* Material for this task:
>>
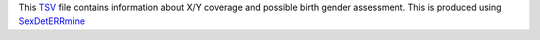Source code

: This TSV_ file contains information about X/Y coverage and possible birth gender assessment.
This is produced using SexDetERRmine_

.. _TSV: https://en.wikipedia.org/wiki/Tab-separated_values
.. _SexDetERRmine: ???
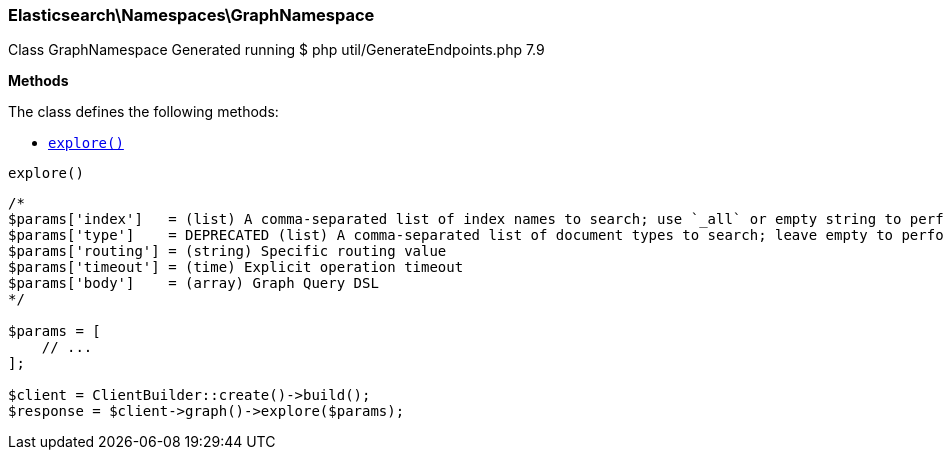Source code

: 

[[Elasticsearch_Namespaces_GraphNamespace]]
=== Elasticsearch\Namespaces\GraphNamespace



Class GraphNamespace
Generated running $ php util/GenerateEndpoints.php 7.9


*Methods*

The class defines the following methods:

* <<Elasticsearch_Namespaces_GraphNamespaceexplore_explore,`explore()`>>



[[Elasticsearch_Namespaces_GraphNamespaceexplore_explore]]
.`explore()`
****
[source,php]
----
/*
$params['index']   = (list) A comma-separated list of index names to search; use `_all` or empty string to perform the operation on all indices (Required)
$params['type']    = DEPRECATED (list) A comma-separated list of document types to search; leave empty to perform the operation on all types
$params['routing'] = (string) Specific routing value
$params['timeout'] = (time) Explicit operation timeout
$params['body']    = (array) Graph Query DSL
*/

$params = [
    // ...
];

$client = ClientBuilder::create()->build();
$response = $client->graph()->explore($params);
----
****


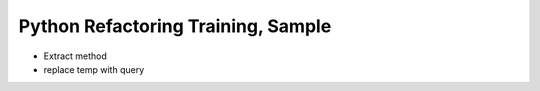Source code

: ===================================
Python Refactoring Training, Sample
===================================

- Extract method
- replace temp with query
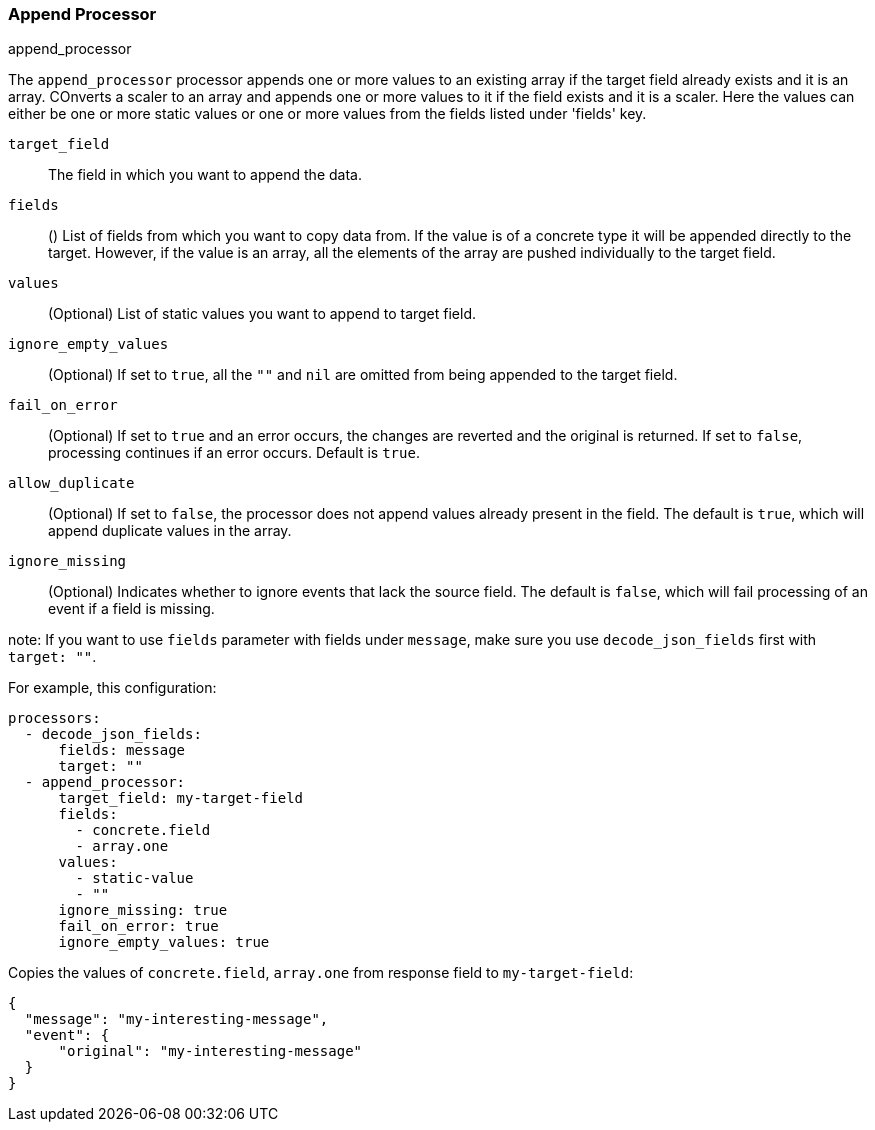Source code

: [[append]]
=== Append Processor

++++
<titleabbrev>append_processor</titleabbrev>
++++

The `append_processor` processor appends one or more values to an existing array if the target field already exists and it is an array. COnverts a scaler to an array and appends one or more values to it if the field exists and it is a scaler. Here the values can either be one or more static values or one or more values from the fields listed under 'fields' key.

`target_field`:: The field in which you want to append the data.
`fields`:: () List of fields from which you want to copy data from. If the value is of a concrete type it will be appended directly to the target. 
However, if the value is an array, all the elements of the array are pushed individually to the target field.
`values`:: (Optional) List of static values you want to append to target field.
`ignore_empty_values`:: (Optional) If set to `true`, all the `""` and `nil` are omitted from being appended to the target field.  
`fail_on_error`:: (Optional) If set to `true` and an error occurs, the changes are reverted and the original is returned. If set to `false`,
processing continues if an error occurs. Default is `true`.
`allow_duplicate`:: (Optional) If set to `false`, the processor does not append values already present in the field. The default is `true`, which will append duplicate values in the array.
`ignore_missing`:: (Optional) Indicates whether to ignore events that lack the source
                   field. The default is `false`, which will fail processing of
                   an event if a field is missing.

note: If you want to use `fields` parameter with fields under `message`, make sure you use `decode_json_fields` first with `target: ""`.

For example, this configuration:

[source,yaml]
------------------------------------------------------------------------------
processors:
  - decode_json_fields:
      fields: message
      target: ""
  - append_processor:
      target_field: my-target-field
      fields: 
        - concrete.field
        - array.one
      values: 
        - static-value
        - ""
      ignore_missing: true
      fail_on_error: true
      ignore_empty_values: true
------------------------------------------------------------------------------

Copies the values of `concrete.field`, `array.one` from response field to `my-target-field`:

[source,json]
-------------------------------------------------------------------------------
{
  "message": "my-interesting-message",
  "event": {
      "original": "my-interesting-message"
  }
}
-------------------------------------------------------------------------------
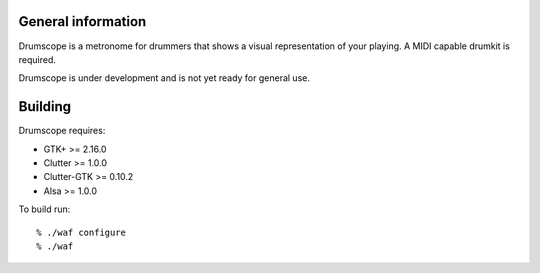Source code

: General information
===================

Drumscope is a metronome for drummers that shows a visual representation
of your playing. A MIDI capable drumkit is required.

Drumscope is under development and is not yet ready for general use.

Building
========

Drumscope requires:

- GTK+ >= 2.16.0
- Clutter >= 1.0.0
- Clutter-GTK >= 0.10.2
- Alsa >= 1.0.0

To build run::

  % ./waf configure
  % ./waf

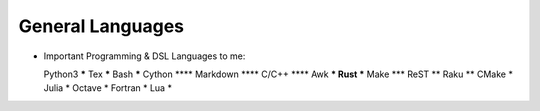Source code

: General Languages
=================

* Important Programming & DSL Languages to me::

  Python3         *****
  Tex             *****
  Bash            *****
  Cython           ****
  Markdown         ****
  C/C++            ****
  Awk               ***
  Rust              ***
  Make              ***
  ReST               **
  Raku               **
  CMake               *
  Julia               *
  Octave              *
  Fortran             *
  Lua                 *
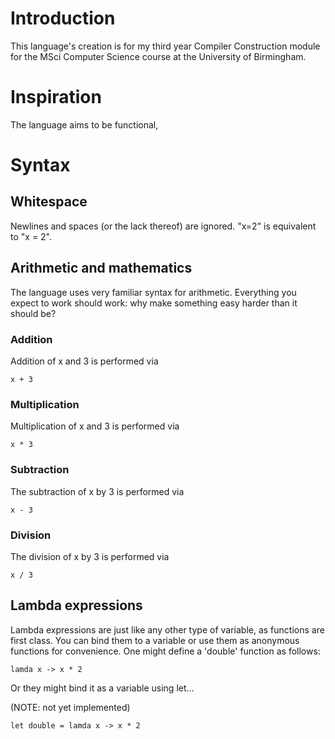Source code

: * Introduction

This language's creation is for my third year Compiler Construction module for the MSci Computer Science course at the University of Birmingham.

* Inspiration

The language aims to be functional, 

* Syntax

** Whitespace

Newlines and spaces (or the lack thereof) are ignored. "x=2" is equivalent to "x = 2". 

** Arithmetic and mathematics

The language uses very familiar syntax for arithmetic. Everything you expect to work should work: why make something easy harder than it should be?

*** Addition

Addition of x and 3 is performed via

#+BEGIN_SRC language
x + 3
#+END_SRC

*** Multiplication

Multiplication of x and 3 is performed via

#+BEGIN_SRC language
x * 3
#+END_SRC

*** Subtraction

The subtraction of x by 3 is performed via

#+BEGIN_SRC language
x - 3
#+END_SRC

*** Division

The division of x by 3 is performed via

#+BEGIN_SRC language
x / 3
#+END_SRC

** Lambda expressions

Lambda expressions are just like any other type of variable, as functions are first class. You can bind them to a variable or use them as anonymous functions for convenience. One might define a 'double' function as follows:

#+BEGIN_SRC language
lamda x -> x * 2
#+END_SRC

Or they might bind it as a variable using let...

(NOTE: not yet implemented)

#+BEGIN_SRC language
let double = lamda x -> x * 2
#+END_SRC


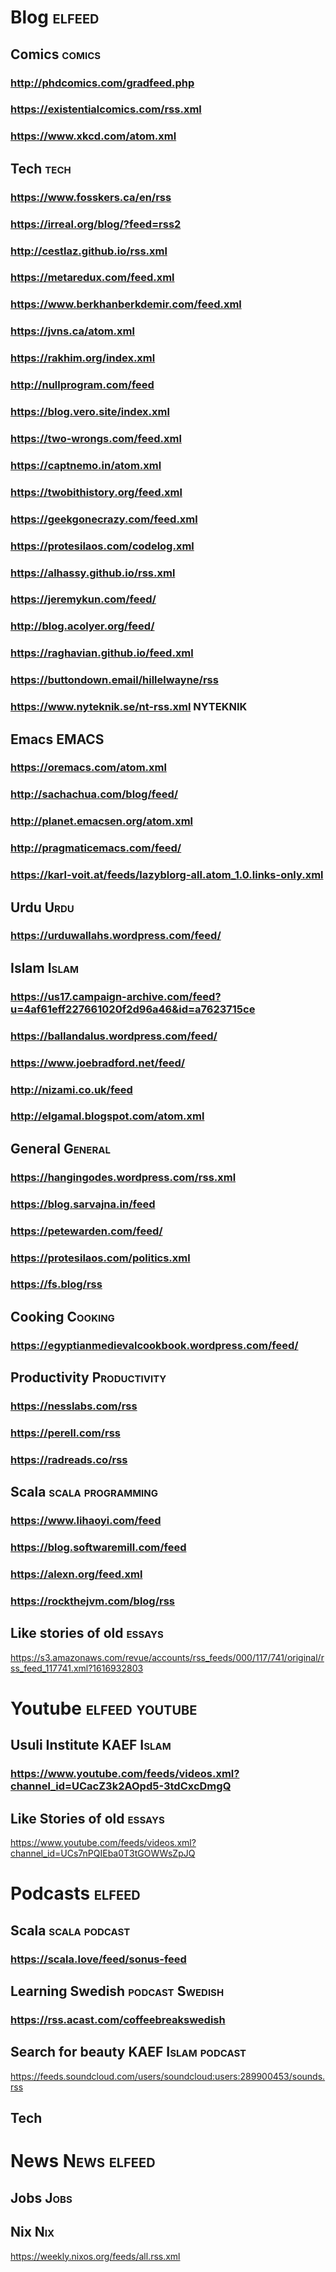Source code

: * Blog                                                        :elfeed:
** Comics :comics:
*** http://phdcomics.com/gradfeed.php
*** https://existentialcomics.com/rss.xml
*** https://www.xkcd.com/atom.xml
** Tech :tech:
*** https://www.fosskers.ca/en/rss
*** https://irreal.org/blog/?feed=rss2
*** http://cestlaz.github.io/rss.xml
*** https://metaredux.com/feed.xml
*** https://www.berkhanberkdemir.com/feed.xml
*** https://jvns.ca/atom.xml
*** https://rakhim.org/index.xml
*** http://nullprogram.com/feed
*** https://blog.vero.site/index.xml
*** https://two-wrongs.com/feed.xml
*** https://captnemo.in/atom.xml
*** https://twobithistory.org/feed.xml
*** https://geekgonecrazy.com/feed.xml
*** https://protesilaos.com/codelog.xml
*** https://alhassy.github.io/rss.xml
*** https://jeremykun.com/feed/
*** http://blog.acolyer.org/feed/
*** https://raghavian.github.io/feed.xml
*** https://buttondown.email/hillelwayne/rss
*** https://www.nyteknik.se/nt-rss.xml :NYTEKNIK:
** Emacs :EMACS:
*** https://oremacs.com/atom.xml
*** http://sachachua.com/blog/feed/
*** http://planet.emacsen.org/atom.xml
*** http://pragmaticemacs.com/feed/
*** https://karl-voit.at/feeds/lazyblorg-all.atom_1.0.links-only.xml
** Urdu :Urdu:
*** https://urduwallahs.wordpress.com/feed/
** Islam :Islam:
*** https://us17.campaign-archive.com/feed?u=4af61eff227661020f2d96a46&id=a7623715ce
*** https://ballandalus.wordpress.com/feed/
*** https://www.joebradford.net/feed/
*** http://nizami.co.uk/feed
*** http://elgamal.blogspot.com/atom.xml
** General :General:
*** https://hangingodes.wordpress.com/rss.xml
*** https://blog.sarvajna.in/feed
# *** https://protesilaos.com/master.xml
*** https://petewarden.com/feed/
*** https://protesilaos.com/politics.xml
*** https://fs.blog/rss
** Cooking                                                       :Cooking:
*** https://egyptianmedievalcookbook.wordpress.com/feed/
** Productivity :Productivity:
*** https://nesslabs.com/rss
*** https://perell.com/rss
*** https://radreads.co/rss
** Scala                                                  :scala:programming:
*** https://www.lihaoyi.com/feed
*** https://blog.softwaremill.com/feed
*** https://alexn.org/feed.xml
*** https://rockthejvm.com/blog/rss
** Like stories of old :essays:
https://s3.amazonaws.com/revue/accounts/rss_feeds/000/117/741/original/rss_feed_117741.xml?1616932803
* Youtube :elfeed:youtube:
** Usuli Institute :KAEF:Islam:
*** https://www.youtube.com/feeds/videos.xml?channel_id=UCacZ3k2AOpd5-3tdCxcDmgQ
** Like Stories of  old :essays:
https://www.youtube.com/feeds/videos.xml?channel_id=UCs7nPQIEba0T3tGOWWsZpJQ
* Podcasts :elfeed:
** Scala                                                     :scala:podcast:
*** https://scala.love/feed/sonus-feed
** Learning Swedish                                        :podcast:Swedish:
*** https://rss.acast.com/coffeebreakswedish
** Search for beauty :KAEF:Islam:podcast:
**** https://feeds.soundcloud.com/users/soundcloud:users:289900453/sounds.rss
** Tech

* News :News:elfeed:
** Jobs :Jobs:
** Nix :Nix:
https://weekly.nixos.org/feeds/all.rss.xml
<<
* Directive:
Find the string "comma" in the material above, and report every line where it occurs.

* Result of the exercise:
$params['index']   = (list) A comma-separated list of index names to search; use `_all` or empty string to perform the operation on all indices (Required)
$params['type']    = DEPRECATED (list) A comma-separated list of document types to search; leave empty to perform the operation on all types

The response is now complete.